Without any of the pictures, set down the data below exactly.

• DATA SECTION

------------------------------

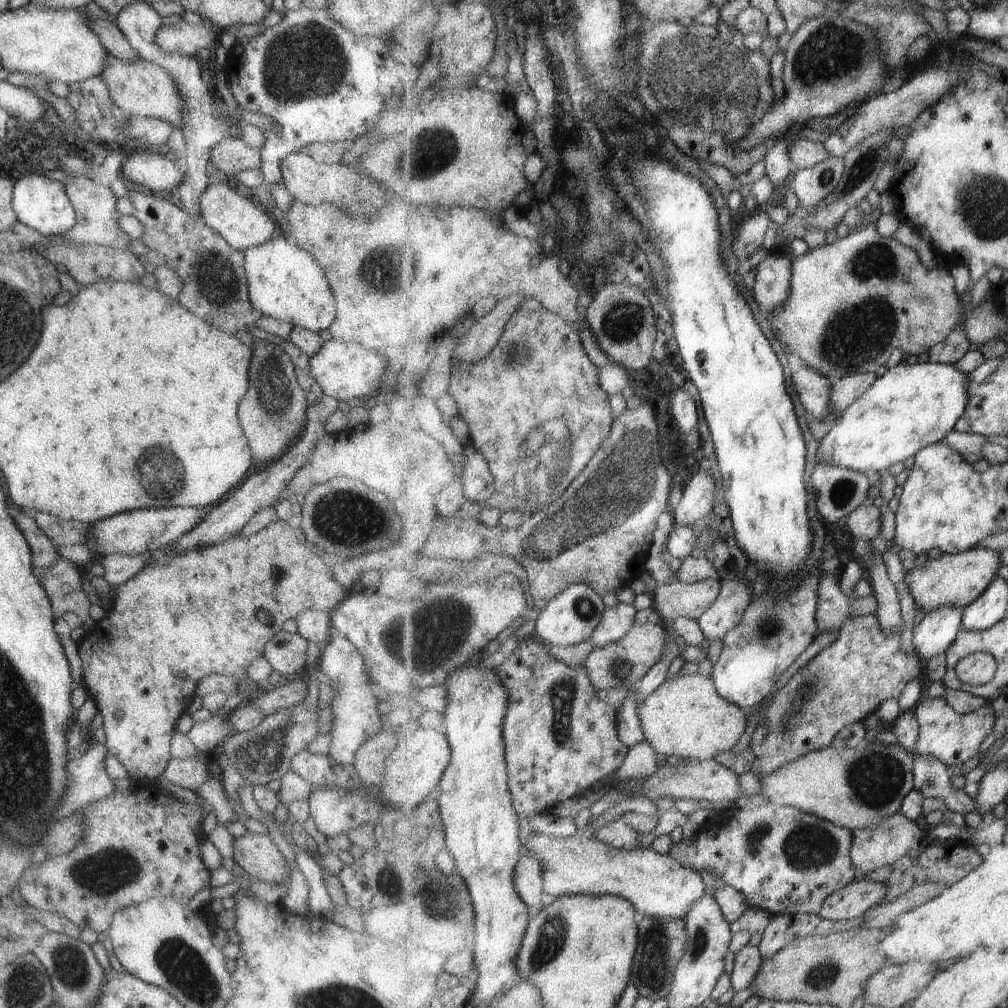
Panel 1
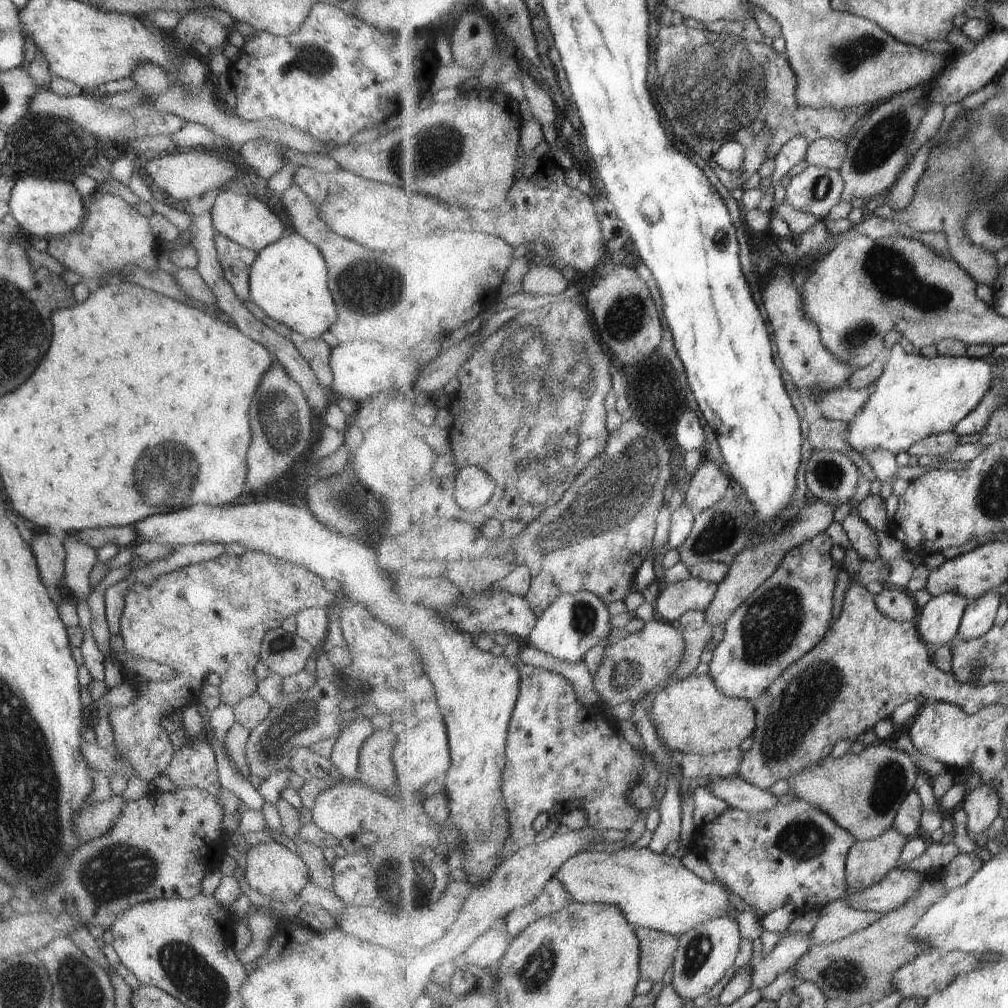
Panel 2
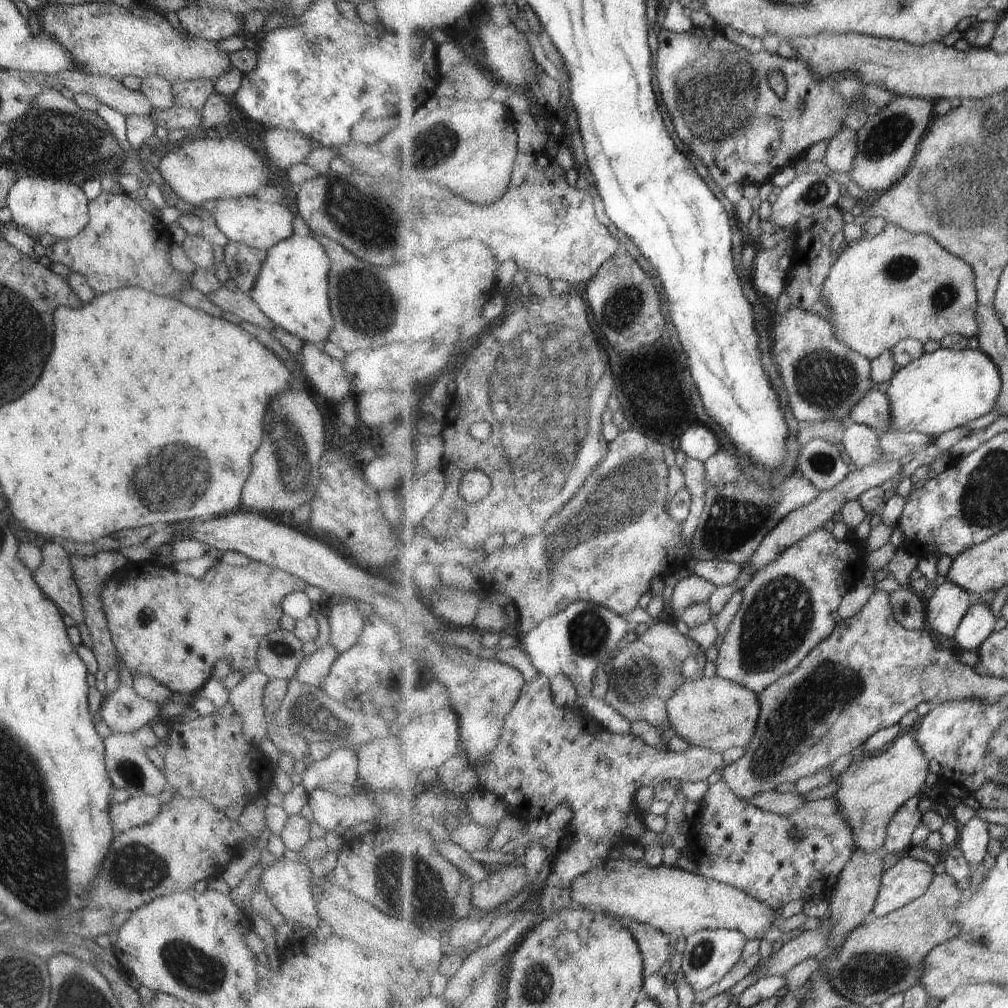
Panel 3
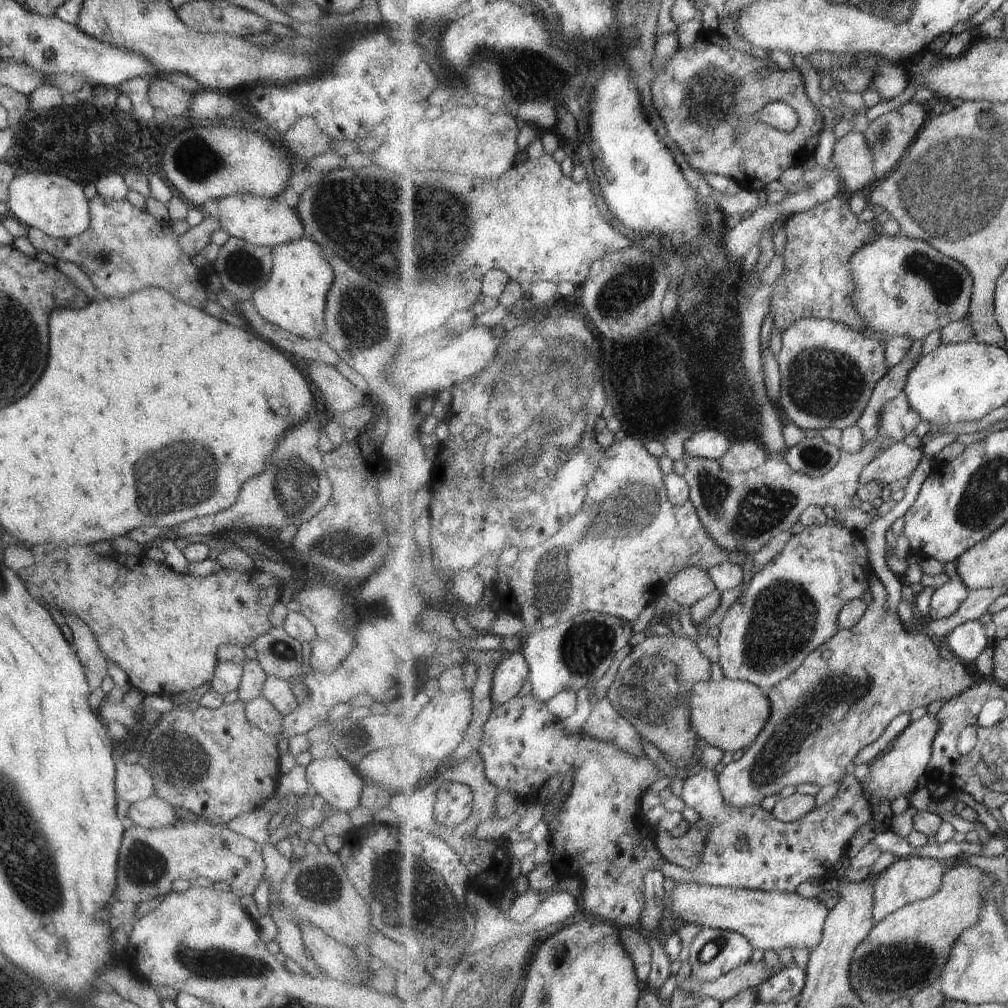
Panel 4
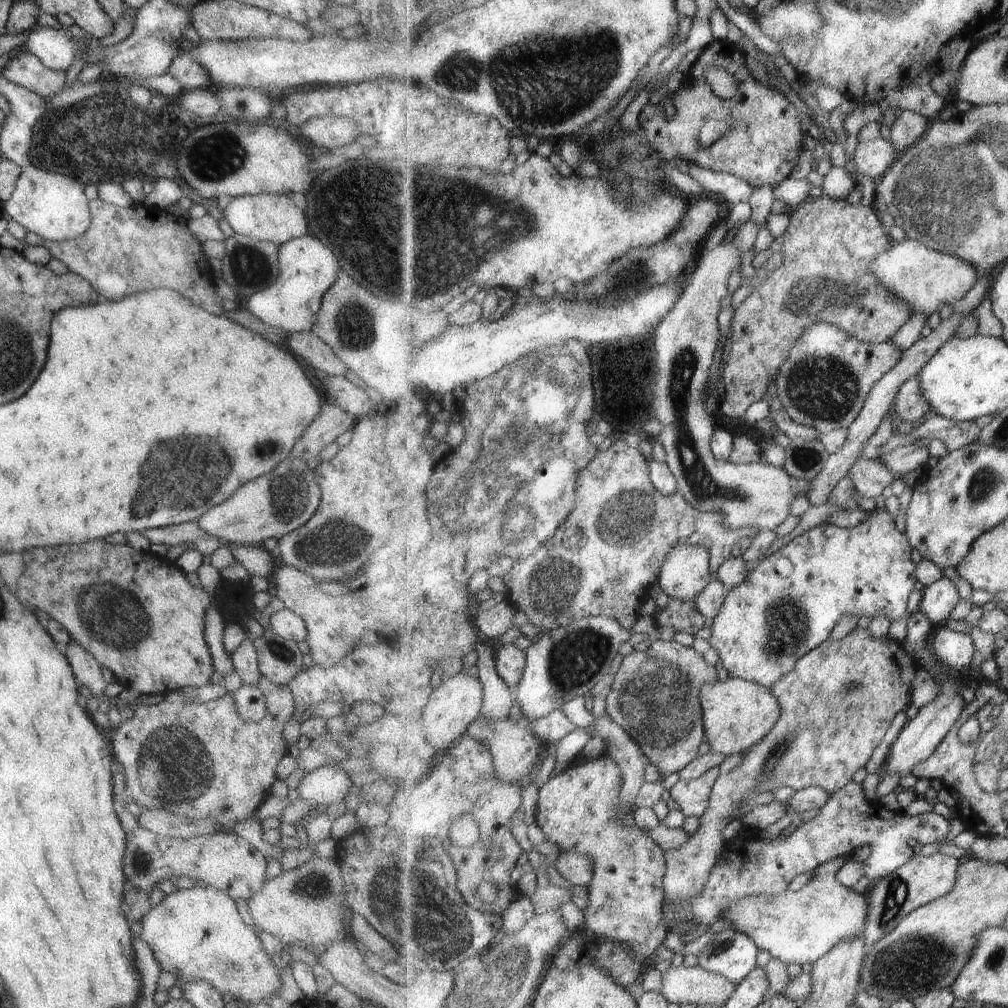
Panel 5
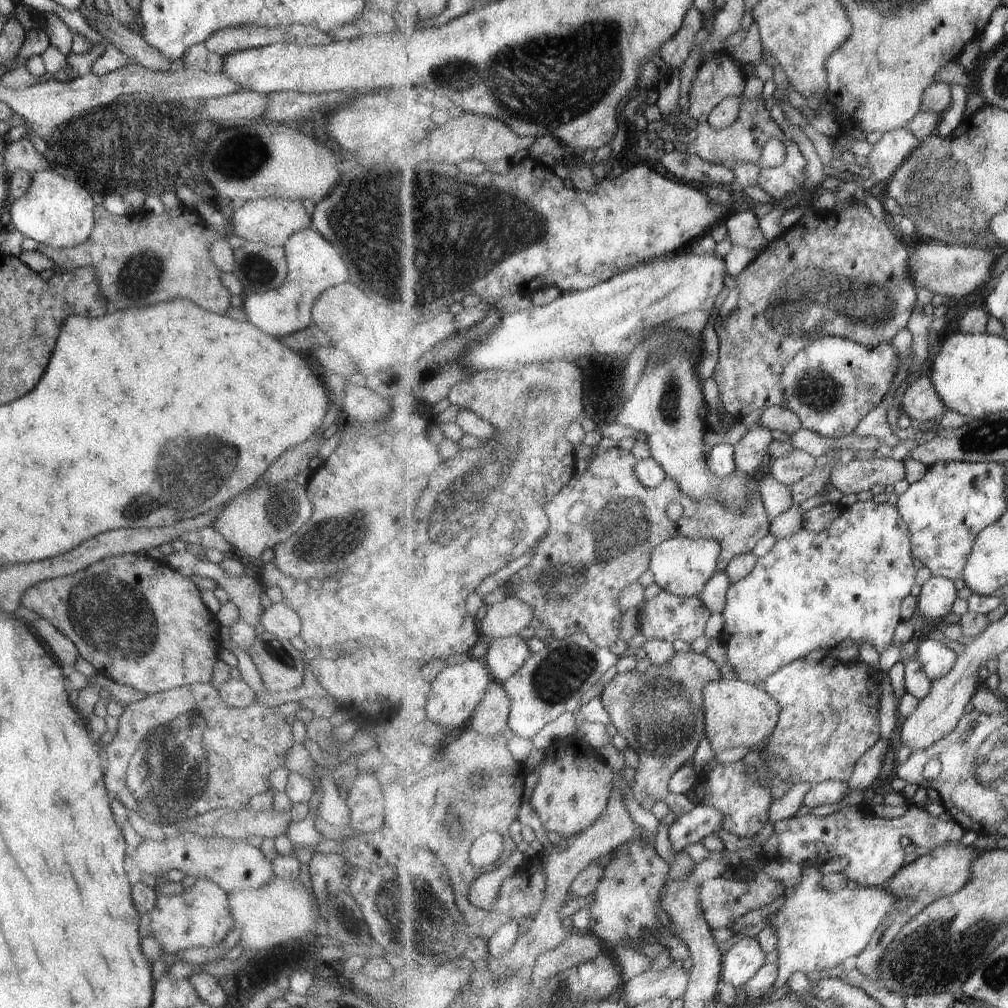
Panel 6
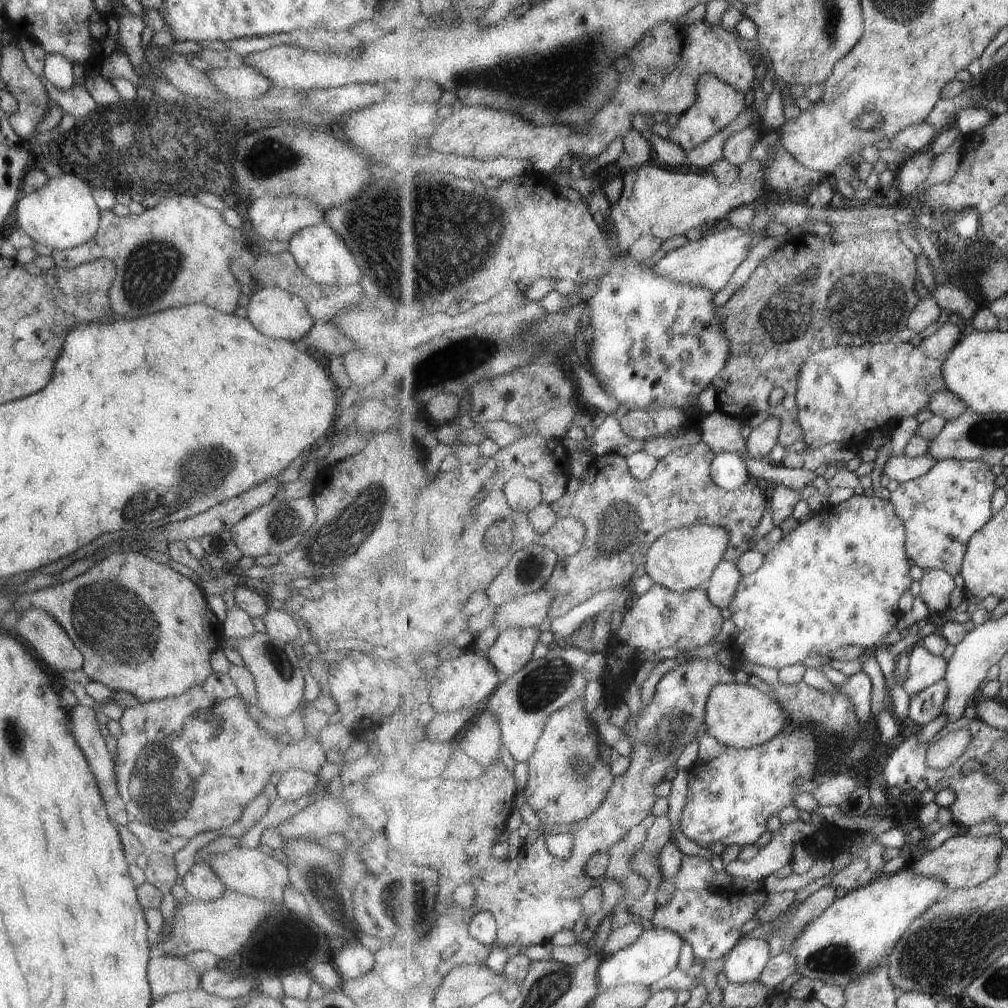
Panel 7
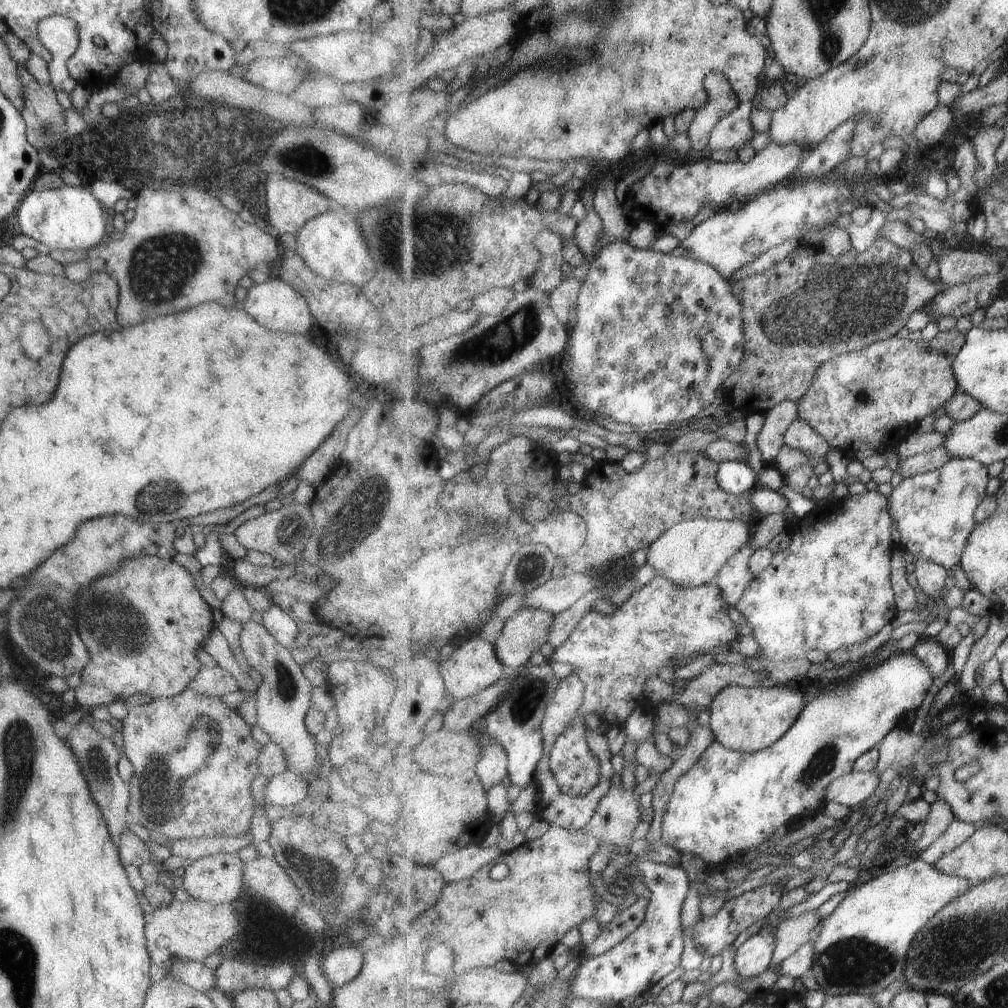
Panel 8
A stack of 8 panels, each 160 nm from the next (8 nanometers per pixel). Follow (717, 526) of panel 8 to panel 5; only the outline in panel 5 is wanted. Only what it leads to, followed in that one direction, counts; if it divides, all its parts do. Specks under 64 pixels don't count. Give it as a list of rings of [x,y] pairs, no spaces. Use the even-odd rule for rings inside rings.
[[[679,545],[664,562],[658,584],[671,599],[693,601],[713,579],[709,550],[695,545]]]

------------------------------

• TASK ANSWER
Panel 1
Panel 2
Panel 3
Panel 4
Panel 5
Panel 6
Panel 7
Panel 8
A stack of 8 panels, each 160 nm from the next (8 nanometers per pixel). Follow (717, 526) of panel 8 to panel 5; only the outline in panel 5 is wanted. Only what it leads to, followed in that one direction, counts; if it divides, all its parts do. Specks under 64 pixels don't count. Give it as a list of rings of [x,y] pairs, no spaces. Use the even-odd rule for rings inside rings.
[[[679,545],[664,562],[658,584],[671,599],[693,601],[713,579],[709,550],[695,545]]]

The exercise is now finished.